→ Tasks and exercises
1. From the CD player review, write out the passage starting with "Have a large" and going on through "absolute must audition.", copying it word for word.
2. In the CD player review, how much does the reviewer say it would cost to replace their analog front end?

→ Extracted text
######
It has taken over two decades, but CD audio has come a long, long way. Faster processors and the development of better filters and knowledge of how to eliminate jitter and other digital artifacts has exploded.

Read the following carefully so it’s not misinterpreted: I think the Ayon CD-2 can be as musically satisfying and rewarding as an equivalently priced analog front end. Shocking? Well, consider that one would have to buy a turntable, arm, cartridge and a good phono preamp – four pieces – for that amount. We’re not talking about used stuff here since we are not talking about a used CD player. I hear you thinking out there. My analog front end would cost over $12,000 to replace – not including all the requisite accessories like alignment tools, brushes, scales, demagnetizers and a record cleaning machine. And I enjoy the CD-2 as much as listening to my analog. I have never been one that is in love with the ritual ceremony of playing an LP (many admit that they are) or one that easily ignores pops, skips and surface noise. I don’t own any scratched or excessively noisy records in my 3,000 plus collection. I am not in love with LP’s. But I am in love with music – I have been since I started playing piano at age 2. I have always preferred how music sounds when played on a good analog system, so I do not make these kinds of statements lightly.

Stereomojo Recommendation

Is it smart to invest $5,500 in a straight CD player? The right answer of is; it depends. If you own only a handful of CD’s and don’t plan on buying many more, probably not. If your system costs less than the price of this player, probably not, too.

BUT – if you…

Have a large collection of CD’s that you love and cherish and are still buying them regularly
Have a system that is capable of a high level of performance
Have a great love of music that supercedes your love of all things “audiophile”
Your finances do not put the price completely out of reach

…the Ayon CD-2 is an absolute must audition.
######
→ Data records
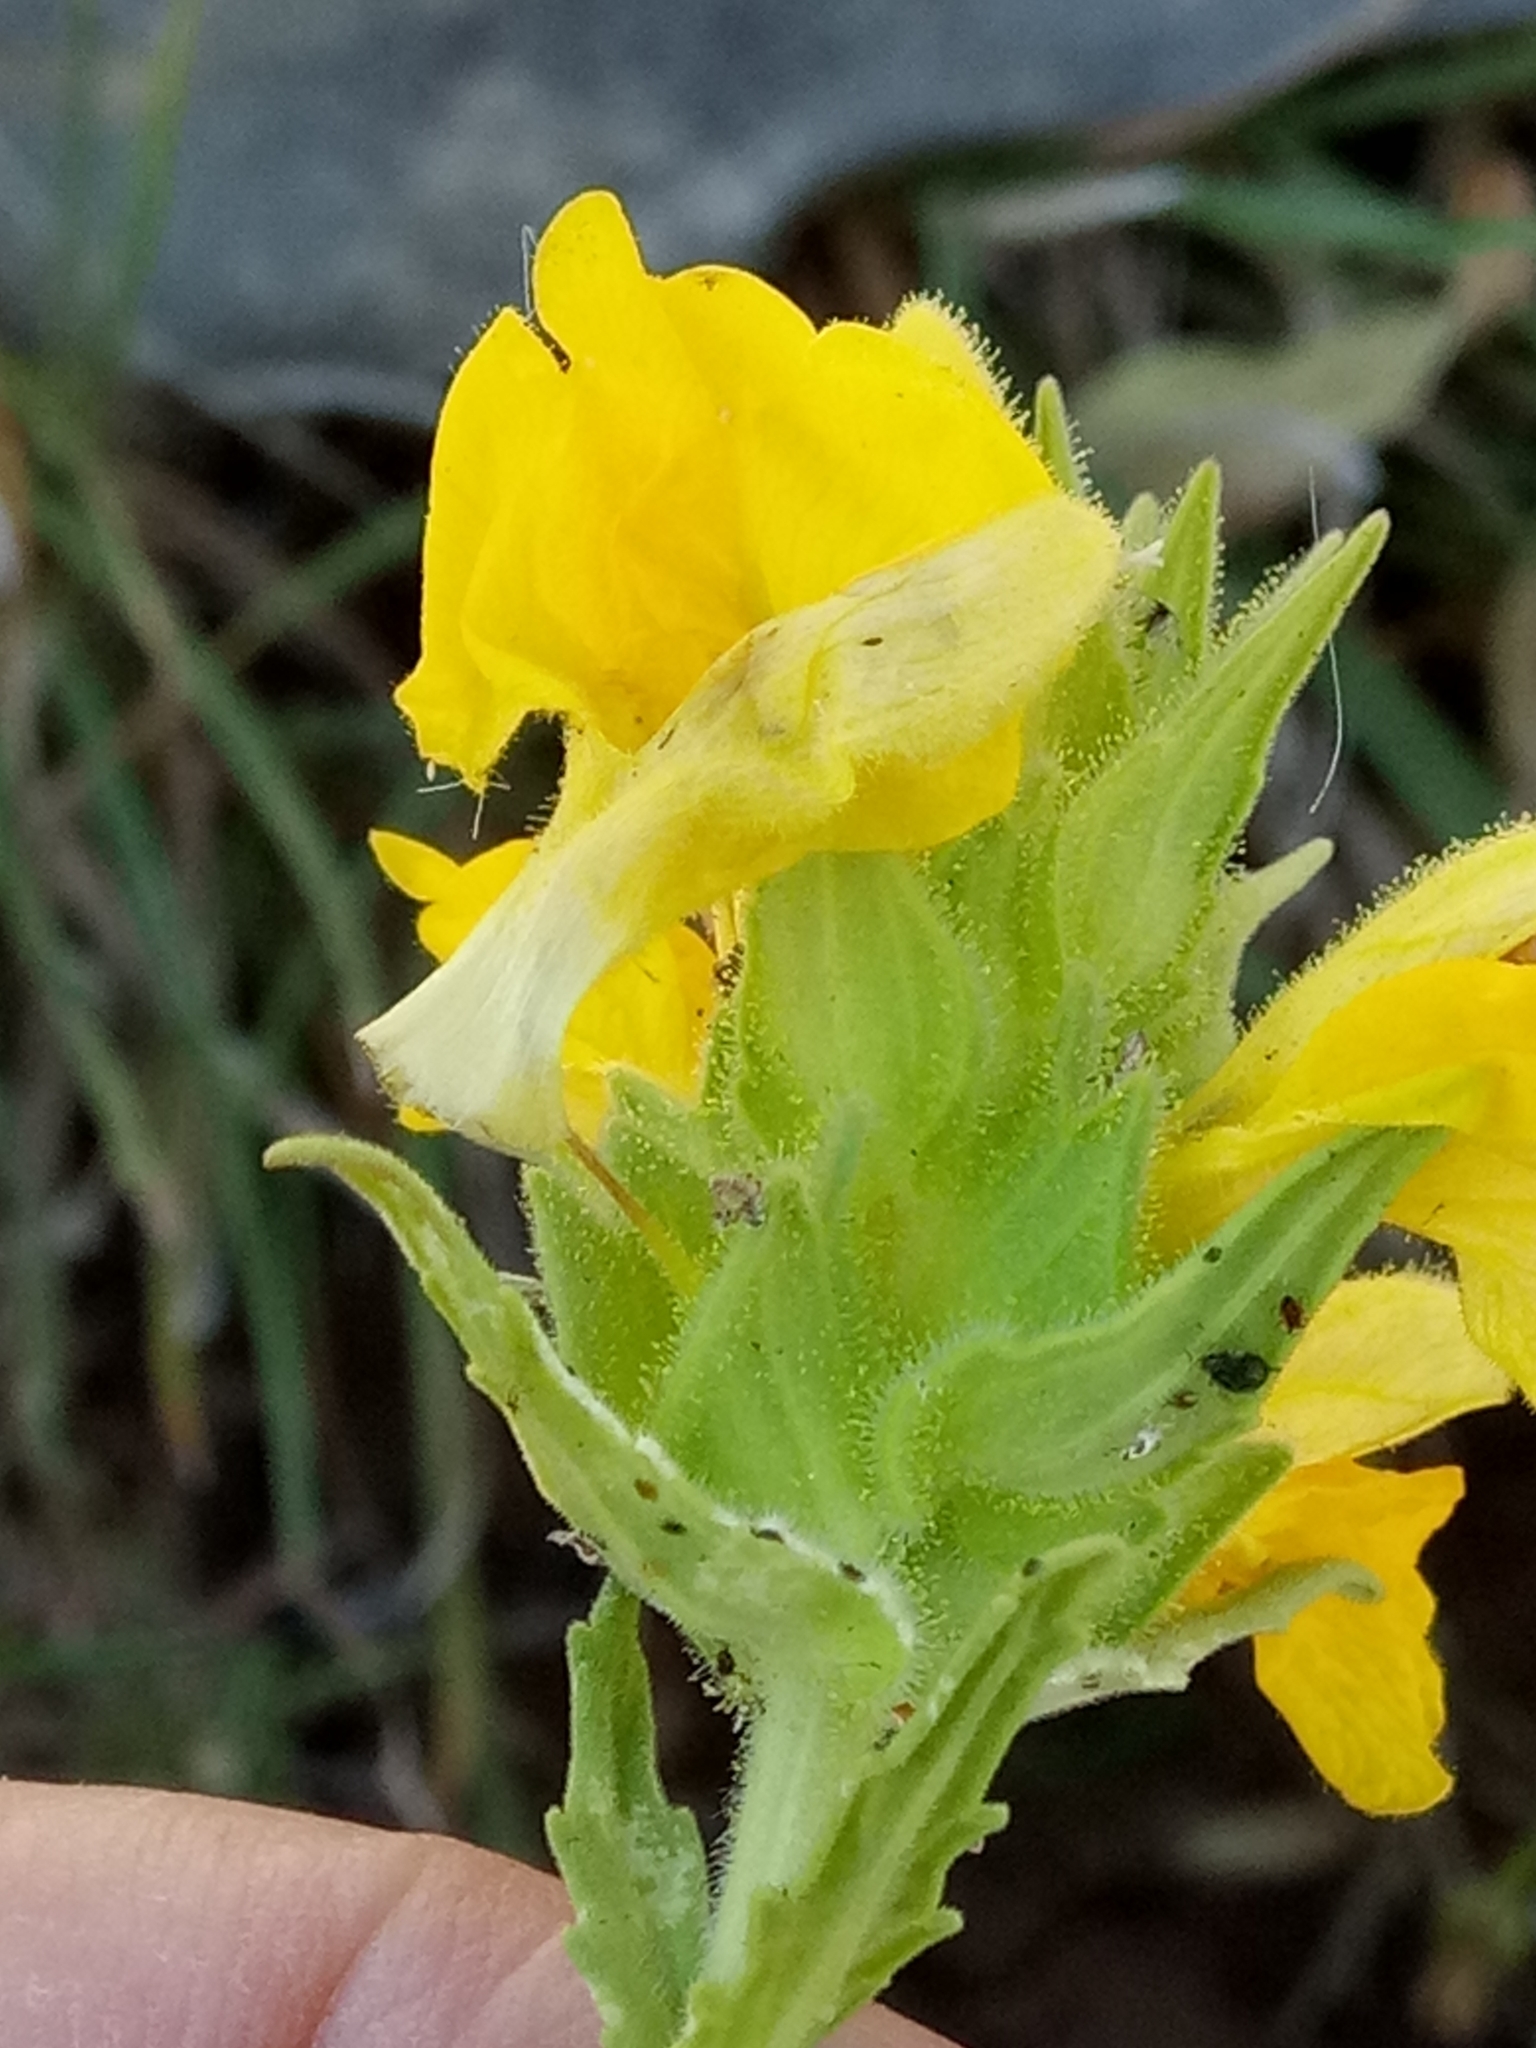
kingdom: Plantae
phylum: Tracheophyta
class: Magnoliopsida
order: Lamiales
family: Orobanchaceae
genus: Bellardia
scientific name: Bellardia trixago
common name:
######
→ Responses by task
1.
Have a large collection of CD’s that you love and cherish and are still buying them regularly
Have a system that is capable of a high level of performance
Have a great love of music that supercedes your love of all things “audiophile”
Your finances do not put the price completely out of reach

…the Ayon CD-2 is an absolute must audition.

2. Over $12,000, not including the requisite accessories.